### [Excerpt provided]
:::

In the recent past more and more cases appeared where (mainly
hwmon/sensors) drivers interfered with ACPI subsystem.

Such interference can show up in all kind of bugs (messed up
temperature, thermal management which is rather sever,..), that
are hard to identify -> Remove potential drivers and wait ...

This patch should:
a) Identify machines where potentially ACPI interference can happen and
   tell the user which legacy drivers are affected.
b) Identify drivers/HW where we might need an ACPI driver in future
c) If it works out (if not too much important drivers are affected)
   enforce that native, non-ACPI drivers using the same IO/System
   memory addresses as declared in ACPI namespace fail to load.


There are two kind of IO/System memory declarations in ACPI ASL
language: general variables and device specific resource
declarations.

:::

### [Exercise requirements]
Summarize the patch description above in two sentences.

:::

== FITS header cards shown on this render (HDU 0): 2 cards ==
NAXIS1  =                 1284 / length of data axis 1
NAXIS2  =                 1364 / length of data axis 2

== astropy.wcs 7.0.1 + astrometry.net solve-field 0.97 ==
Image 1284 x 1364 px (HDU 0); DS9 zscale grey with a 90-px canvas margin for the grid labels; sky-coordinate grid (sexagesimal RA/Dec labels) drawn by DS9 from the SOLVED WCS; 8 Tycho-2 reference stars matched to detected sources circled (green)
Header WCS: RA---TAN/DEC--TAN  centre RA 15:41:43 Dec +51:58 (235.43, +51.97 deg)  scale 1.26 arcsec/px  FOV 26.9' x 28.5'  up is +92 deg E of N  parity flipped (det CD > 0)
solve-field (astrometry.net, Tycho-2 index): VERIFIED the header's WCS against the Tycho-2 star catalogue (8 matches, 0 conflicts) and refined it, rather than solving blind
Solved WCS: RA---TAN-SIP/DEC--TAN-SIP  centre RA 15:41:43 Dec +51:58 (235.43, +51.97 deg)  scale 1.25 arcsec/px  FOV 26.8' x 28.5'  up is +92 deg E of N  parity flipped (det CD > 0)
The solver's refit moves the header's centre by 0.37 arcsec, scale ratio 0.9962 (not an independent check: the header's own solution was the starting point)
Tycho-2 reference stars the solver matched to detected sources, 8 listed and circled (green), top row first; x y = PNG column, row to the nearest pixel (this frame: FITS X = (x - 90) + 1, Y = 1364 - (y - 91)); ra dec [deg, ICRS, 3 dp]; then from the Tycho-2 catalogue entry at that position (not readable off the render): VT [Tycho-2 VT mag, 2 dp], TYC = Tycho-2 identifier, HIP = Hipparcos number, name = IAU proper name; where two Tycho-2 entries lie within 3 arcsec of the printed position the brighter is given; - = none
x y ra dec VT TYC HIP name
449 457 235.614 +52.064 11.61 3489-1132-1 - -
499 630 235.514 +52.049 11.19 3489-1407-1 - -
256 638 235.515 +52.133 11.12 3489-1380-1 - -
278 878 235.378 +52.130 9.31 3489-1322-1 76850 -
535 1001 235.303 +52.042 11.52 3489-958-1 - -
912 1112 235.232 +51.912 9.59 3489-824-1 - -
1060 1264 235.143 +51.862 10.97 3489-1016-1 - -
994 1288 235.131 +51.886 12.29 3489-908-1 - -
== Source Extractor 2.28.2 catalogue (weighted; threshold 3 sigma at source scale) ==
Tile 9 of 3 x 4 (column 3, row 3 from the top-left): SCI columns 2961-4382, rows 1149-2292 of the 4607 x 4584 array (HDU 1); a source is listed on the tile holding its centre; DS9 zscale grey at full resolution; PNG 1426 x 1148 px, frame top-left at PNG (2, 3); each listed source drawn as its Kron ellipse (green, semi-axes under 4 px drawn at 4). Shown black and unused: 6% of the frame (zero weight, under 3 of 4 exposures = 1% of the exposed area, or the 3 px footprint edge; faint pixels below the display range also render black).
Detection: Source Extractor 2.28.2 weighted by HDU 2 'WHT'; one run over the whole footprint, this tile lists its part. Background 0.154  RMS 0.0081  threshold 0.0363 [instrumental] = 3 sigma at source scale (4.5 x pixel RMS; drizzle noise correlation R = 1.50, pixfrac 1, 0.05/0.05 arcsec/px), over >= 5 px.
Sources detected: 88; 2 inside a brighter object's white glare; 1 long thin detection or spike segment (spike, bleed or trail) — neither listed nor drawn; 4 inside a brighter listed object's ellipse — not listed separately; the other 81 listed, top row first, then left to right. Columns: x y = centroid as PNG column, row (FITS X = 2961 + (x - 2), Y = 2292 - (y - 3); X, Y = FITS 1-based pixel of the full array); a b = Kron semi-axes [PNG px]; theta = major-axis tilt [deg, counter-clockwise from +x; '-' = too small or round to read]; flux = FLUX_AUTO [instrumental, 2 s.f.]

:::

### [Answer to the task]
More and more cases have appeared in which drivers, mainly hwmon/sensors drivers, interfered with the ACPI subsystem, causing hard-to-identify bugs such as messed-up temperature or thermal management. The patch is meant to identify machines where such interference can happen and tell the user which legacy drivers are affected, identify drivers or hardware that may need an ACPI driver in the future, and, if not too many important drivers are affected, make native non-ACPI drivers fail to load when they use the same IO/System memory addresses declared in the ACPI namespace.